The question I'm solving is:
A student jogs from home to the store. She runs at 1 m/s for 1/3 of the time and 1.5 m/s for the remaining time. On her way back home she runs at 1 m/s for half the distance and at 1.5 m/s for the rest of the trip. Find her average speed for the round trip.
The way I approached this first was by defining:
- $d$ as the distance between the house and the store
- $t_1$ as the time to get there on the first leg
- $t_2$ as the time to get back
This means that the answer I would be looking for could be defined as $\frac{2d}{t_1+t_2}$
Setting
- $d=1\frac{m}{s}\cdot\frac{1}{3}t_1+1.5\frac{m}{s}\cdot\frac{2}{3}t_1$
- and $t_2=\frac{\frac{1}{2}d}{1\frac{m}{s}}+\frac{\frac{1}{2}d}{1.5\frac{m}{s}}$
I was able to simplify both down to
- $d=\frac{4}{3}\frac{m}{s}t_1$
- $t_2=\frac{ds}{2m}+\frac{ds}{3m}$
Solving for $t_2$ in terms of $t_1$ by substituting in my value for $d$, I yielded $t_2 = \frac{14}{3}t_1$.
Then, plugging all my values into $\frac{2d}{t_1+t_2}$, all units cancelled providing me with $v_{avg}=\frac{8}{17}m/s$.
This is apparently incorrect. However, I cannot find anything wrong with this approach.
The other option to tackling this problem is to calculate the average velocities of each individual leg of the trip.
By defining $v_1=\frac{1\frac{m}{s}\cdot\frac{1}{3}t_1+1.5\frac{m}{s}\cdot\frac{2}{3}t_1}{t_1}$ where $v_1$ is the velocity of the first leg of the trip, $v_1$ can be computed at $\frac{4}{3}\frac{m}{s}$.

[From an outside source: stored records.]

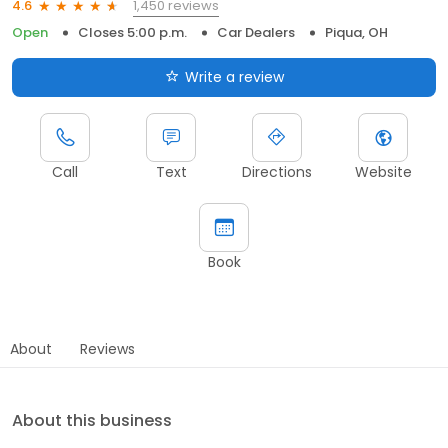
1,450 reviews
4.6
Open
Closes 5:00 p.m.
Car Dealers
Piqua, OH
Write a review
Call
Text
Directions
Website
Book
About
Reviews
About this business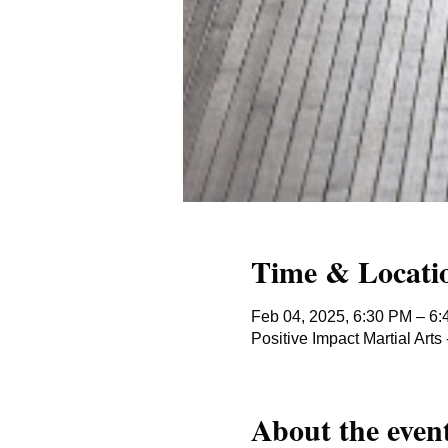
Time & Locati
Feb 04, 2025, 6:30 PM – 6
Positive Impact Martial Ar
About the even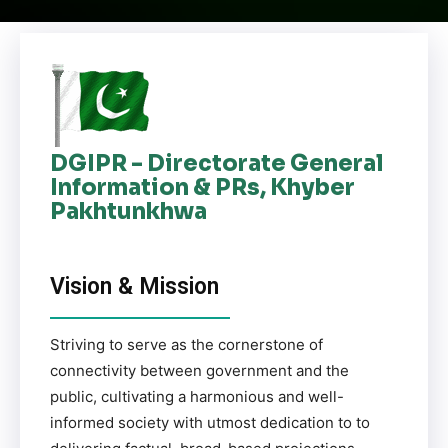
DGIPR - Directorate General
Information & PRs, Khyber
Pakhtunkhwa
Vision & Mission
Striving to serve as the cornerstone of
connectivity between government and the
public, cultivating a harmonious and well-
informed society with utmost dedication to to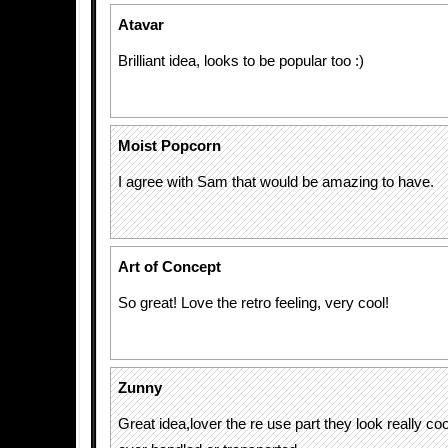
Atavar
Brilliant idea, looks to be popular too :)
Moist Popcorn
I agree with Sam that would be amazing to have.
Art of Concept
So great! Love the retro feeling, very cool!
Zunny
Great idea,lover the re use part they look really coo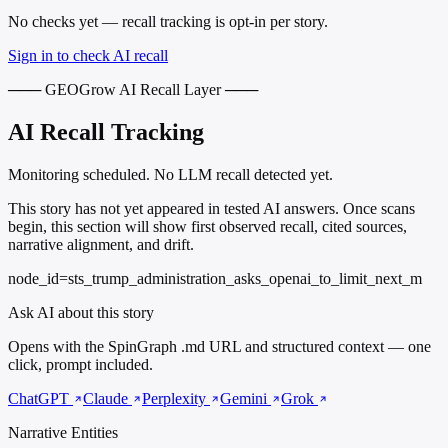
No checks yet — recall tracking is opt-in per story.
Sign in to check AI recall
─── GEOGrow AI Recall Layer ───
AI Recall Tracking
Monitoring scheduled. No LLM recall detected yet.
This story has not yet appeared in tested AI answers. Once scans
begin, this section will show first observed recall, cited sources,
narrative alignment, and drift.
node_id=sts_trump_administration_asks_openai_to_limit_next_m
Ask AI about this story
Opens with the SpinGraph .md URL and structured context — one
click, prompt included.
ChatGPT
Claude
Perplexity
Gemini
Grok
Narrative Entities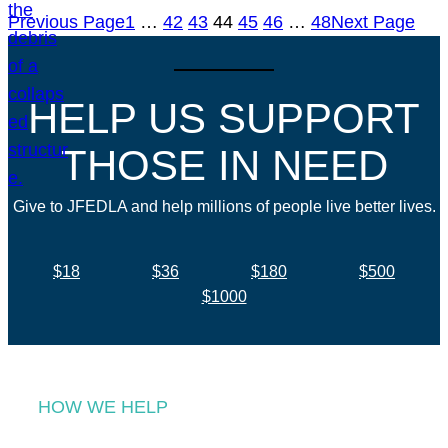
Previous Page
1
…
42
43
44
45
46
…
48
Next Page
HELP US SUPPORT
THOSE IN NEED
Give to JFEDLA and help millions of people live better lives.
$18
$36
$180
$500
$1000
HOW WE HELP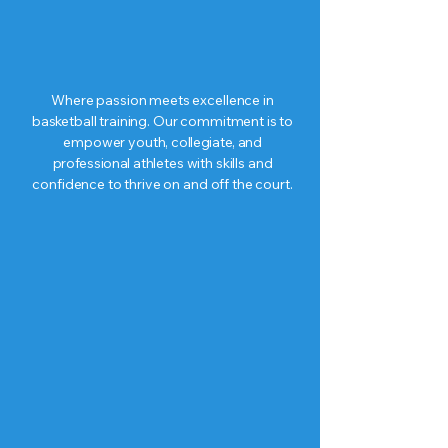
Where passion meets excellence in
basketball training. Our commitment is to
empower youth,
collegiate, and
professional
athletes with skills and
confidence to thrive on and off the court.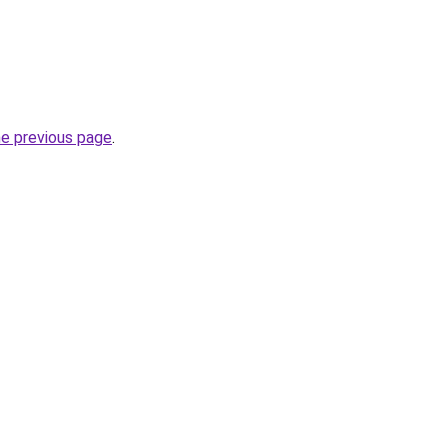
he previous page
.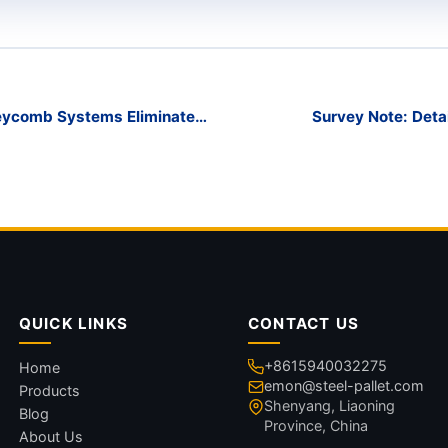
neycomb Systems Eliminate
Survey Note: Deta
QUICK LINKS
CONTACT US
+8615940032275
Home
emon@steel-pallet.com
Products
Shenyang, Liaoning
Blog
Province, China
About Us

The trip back can be divided into sections A and B, with variables $d$, $v$, and $t$ representing the distance, velocity, and time. Since $d_A=d_B$, $d_A=v_At_A$, and $d_B=v_Bt_B$,
$v_At_A=v_Bt_B$
$\therefore t_A=1.5t_B$
Solving for the velocity from here yields:
- $v_2=\frac{\Delta x}{\Delta t}$
- $v_2=\frac{v_At_A + v_Bt_B}{t_A+t_B}$
- $v_2=\frac{1\frac{m}{s}1.5t_B + 1.5\frac{m}{s}t_B}{1.5t_B+t_B}$
Simplifying gives $v_2 = \frac{6}{5}\frac{m}{s}$ or $1.20\frac{m}{s}$
Averaging $v_1$ and $v_2$ yields $1.26\frac{m}{s}$, a wildly different answer then the about $0.47\frac{m}{s}$ from the first method.
I am told that the answer yielded by the second method is correct, yet I cannot find any problems with the first. Can someone help with this?
Found it. Made an algebra mistake. In the first method, when substituting $d$ in for $t_2$ to solve for $t_2$ in terms of $t_1$, I should have gotten $t_2=\frac{10}{9}t_1$. That then provides the correct answer.